Querida Guitarra
sexta-feira, abril 30, 2004
  Trovador Errante
Atravesso actualmente uma fase de criação que me atrevo a classificar como "rica". Esta riqueza advém sobretudo dos pequenos grãos de sabedoria que humildemente fui reunindo no meu armazém dos conhecimentos - falo na perspectiva do criador, que o sou.

São alguns anos de estradas, aplausos e feedbacks nocivos ao aparelho auditivo. Os maços e maços de tabaco - que, depois de vazios e perfilados indianamente, perfariam uma carreira de mais de 370 metros de comprimento (se não contar com os maços de Marlboro 100's, que medem mais dois centímetros, aproximadamente) - revelam-se, com o passar dos anos, verdadeiros fardos de fumo e cinzas condensadas que me prejudicam a cadência respiratória e a capacidade de me auto-insuflar. A terra batida que eu já palmilhei, as tábuas de palco que eu já pisei...

Um artista - mesmo um artista como eu - tem momentos de lucidez. É então que decide fazer uma pausa, repensar as rotações a seleccionar no gira-discos da vida e concluir qualquer coisa. Eu concluí que a calma me faz falta. Pousarei os pés nesta terra quente e buscarei, atento mas em descanso, a minha própria iluminação. Acredito que a essência que me moveu durante a adolescência perturbada e rápida se mantém intacta. O que mudou foi a ânsia com que cuido dela: serenei. Doravante, tentarei saborear os dias como se cada um deles fosse uma travessa de caracóis, inofensiva e saborosa, numa esplanada de um litoral solarengo e manso.

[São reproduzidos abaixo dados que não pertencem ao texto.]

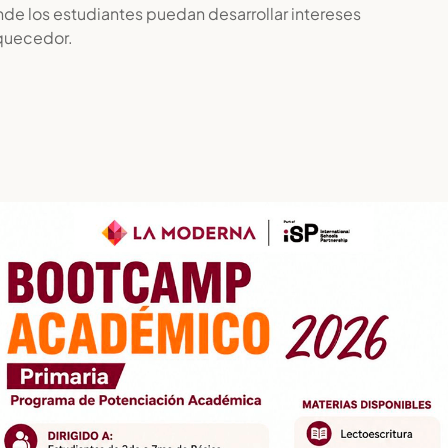
onde los estudiantes puedan desarrollar intereses
iquecedor.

O primeiro passo está dado: a guitarra está ensacada. Para já, dedicar-me-ei ao violão. A primeira composição acústica já está pronta e a letra reza em português. É um pouco autobiográfica, mas vale a pena. Chama-se "Trovador Errante". Não divulgarei o formato nem os acordes, uma vez que se trata de um inédito ainda por registar na SPA.

"Trovador Errante (Guitarrista)

Decadente e solitário
há quem me chame o mais errante trovador
escrevo a sós este diário
dedilhando a serpentina do amor
sem coragem nem destino
vou voando na vertigem do lugar
de um eterno feminino
doloroso que eu insisto em adorar
nas partidas que eu chorei
nunca foi vontade minha não voltar
e as musas que eu amei
esculpiram no meu corpo o seu cantar

(refrão)

hoje é dia de voltar p'ra casa
hoje é o dia do regresso aqui
hoje é dia de voltar p'ra casa
desde sempre
este é o dia em que eu vivi

comi pó com o coração
nos caminhos que iam dar a toda a parte
quis a purificação
desdenhei a glória efémera da arte
conheci gente maior
de entre a gente que povoa toda a Terra
fiz bandeira do amor
nas trincheiras em que a vida soa a guerra
nas manhãs em que acordei
solitário enfrentei em dó menor
solidões que eu dedilhei
sendo sempre o mais errante trovador

(refrão)

hoje é dia de voltar p'ra casa
hoje é o dia do regresso aqui
hoje é dia de voltar p'ra casa
desde sempre
este é o dia em que eu vivi"

Escusar-me-ei a interpretar esta letra, pois não subestimo as minhas duas leitoras.
Só espero que esta composição não esteja condenada à gaveta perpétua. Espero um dia ter o prazer e a honra de a interpretar frente a uma plateia repleta, comovida em silêncio.